Selected passage
Content starts

3.4 Mesh Modification

Each terrain vertex keeps track of the amount of sediment that was removed or added to it during the erosion/deposition step. Eventually, the mesh needs to be updated to reflect this change of volume.

Each affected vertex needs to be moved in the direction of the normal vector according to the amount of associated sediment. However, we cannot use the amount of sediment to directly determine the vertex displacement. Each vertex belongs to several faces and these faces can generally differ greatly in size and shape. The same vertex displacement could thus lead to different volume changes in two parts of mesh with distinct resolution.

As we need to control the volume changes regardless of the local resolution of the scene, we have to calculate the vertex displacement based on the exact volume change. The total volume change caused by the displacement of a vertex is a sum of contributions of all the affected faces. Figure 2a shows an example of sediment deposition onto a vertex. The deposition caused the vertex to move from the position D to the position A, with the vertex displacement a. The volume change for one of the faces equals to the volume of the area bounded by the original face and the face created by displacing the vertex, this area always forms a tetrahedron (Fig. 2b).

Content ends

Available data

Content starts

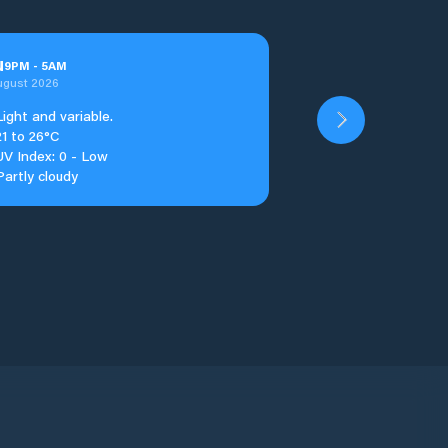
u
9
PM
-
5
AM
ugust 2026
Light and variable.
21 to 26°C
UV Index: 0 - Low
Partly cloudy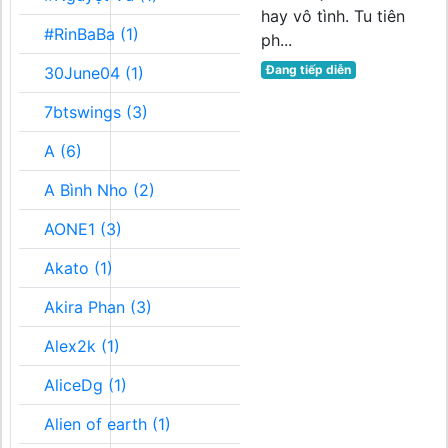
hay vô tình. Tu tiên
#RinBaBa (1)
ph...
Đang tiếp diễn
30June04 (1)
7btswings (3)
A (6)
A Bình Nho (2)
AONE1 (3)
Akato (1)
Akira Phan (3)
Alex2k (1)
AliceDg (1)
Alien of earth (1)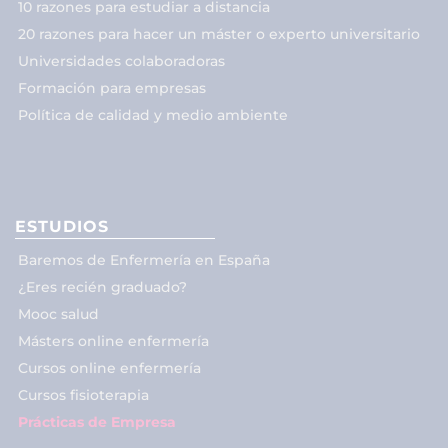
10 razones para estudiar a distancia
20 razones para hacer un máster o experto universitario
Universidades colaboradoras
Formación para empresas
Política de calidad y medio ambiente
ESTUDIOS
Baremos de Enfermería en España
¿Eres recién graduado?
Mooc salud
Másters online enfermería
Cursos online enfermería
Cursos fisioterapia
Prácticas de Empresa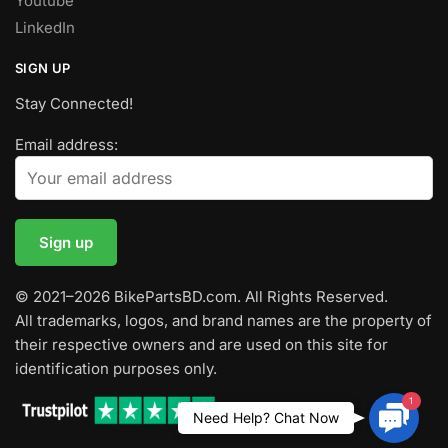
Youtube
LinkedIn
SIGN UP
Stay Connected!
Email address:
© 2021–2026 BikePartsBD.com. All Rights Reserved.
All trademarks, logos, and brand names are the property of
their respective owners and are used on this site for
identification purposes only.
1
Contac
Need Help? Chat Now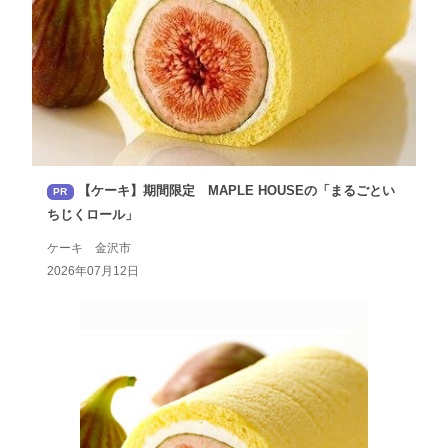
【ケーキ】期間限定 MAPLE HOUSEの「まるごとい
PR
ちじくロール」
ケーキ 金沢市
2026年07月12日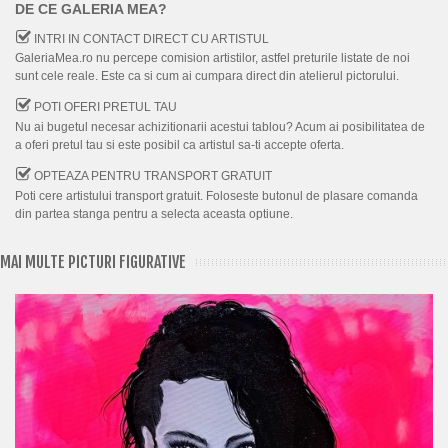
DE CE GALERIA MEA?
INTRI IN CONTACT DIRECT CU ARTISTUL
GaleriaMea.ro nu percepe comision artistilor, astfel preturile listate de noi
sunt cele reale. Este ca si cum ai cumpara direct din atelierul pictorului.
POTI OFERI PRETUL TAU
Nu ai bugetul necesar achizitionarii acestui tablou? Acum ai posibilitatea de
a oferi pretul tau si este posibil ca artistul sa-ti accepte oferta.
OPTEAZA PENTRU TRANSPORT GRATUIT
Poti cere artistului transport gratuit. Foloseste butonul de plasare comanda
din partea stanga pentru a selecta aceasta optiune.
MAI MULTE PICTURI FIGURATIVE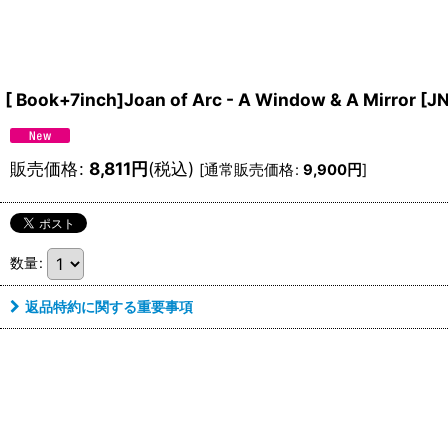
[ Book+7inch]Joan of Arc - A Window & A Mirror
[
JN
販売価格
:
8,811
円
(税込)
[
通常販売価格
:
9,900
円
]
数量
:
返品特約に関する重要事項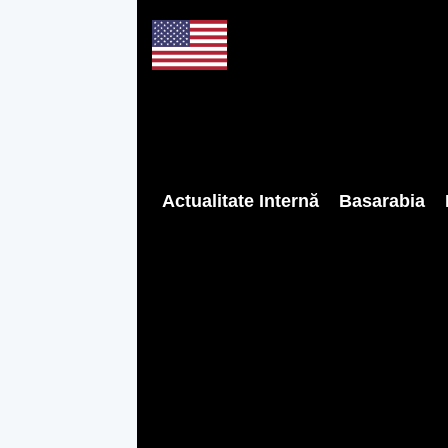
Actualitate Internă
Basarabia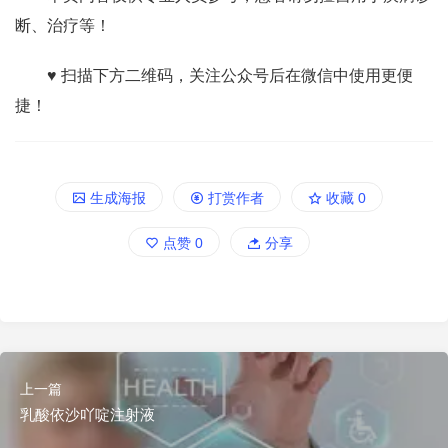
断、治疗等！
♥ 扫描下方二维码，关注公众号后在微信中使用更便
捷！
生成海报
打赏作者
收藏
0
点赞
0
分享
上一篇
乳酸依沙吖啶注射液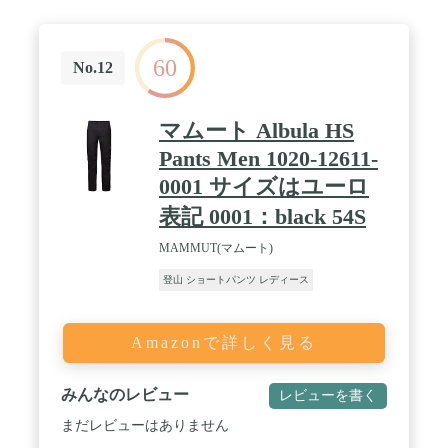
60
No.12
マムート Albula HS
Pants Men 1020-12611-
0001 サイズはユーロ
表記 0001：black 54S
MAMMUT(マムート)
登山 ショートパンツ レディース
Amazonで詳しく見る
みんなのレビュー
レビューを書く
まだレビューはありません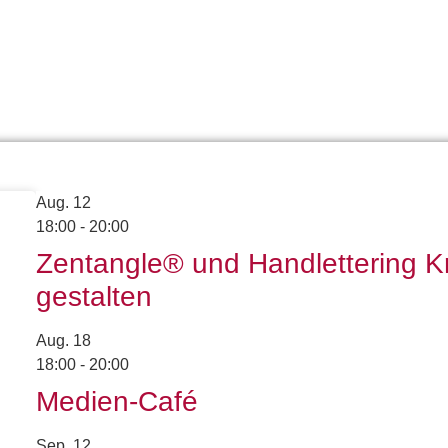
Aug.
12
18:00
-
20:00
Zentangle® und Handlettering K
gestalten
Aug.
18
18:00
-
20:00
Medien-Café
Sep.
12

Content ends

Job 1
From the mesh modification passage, extract the part that opens with the words containing "3.4 Mesh Modification" and closes with "with distinct resolution.".
Job 2
Answer these questions from the mesh modification passage:
(a) What does each terrain vertex keep track of during the erosion/deposition step?
(b) In what direction is each affected vertex moved?
(c) What shape does the area between the original face and the face created by displacing the vertex always form?
The records were taken from a different source than the mesh modification passage.

Answer section 1
3.4 Mesh Modification

Each terrain vertex keeps track of the amount of sediment that was removed or added to it during the erosion/deposition step. Eventually, the mesh needs to be updated to reflect this change of volume.

Each affected vertex needs to be moved in the direction of the normal vector according to the amount of associated sediment. However, we cannot use the amount of sediment to directly determine the vertex displacement. Each vertex belongs to several faces and these faces can generally differ greatly in size and shape. The same vertex displacement could thus lead to different volume changes in two parts of mesh with distinct resolution.

Answer section 2
(a) The amount of sediment that was removed from it or added to it.
(b) In the direction of the normal vector.
(c) A tetrahedron.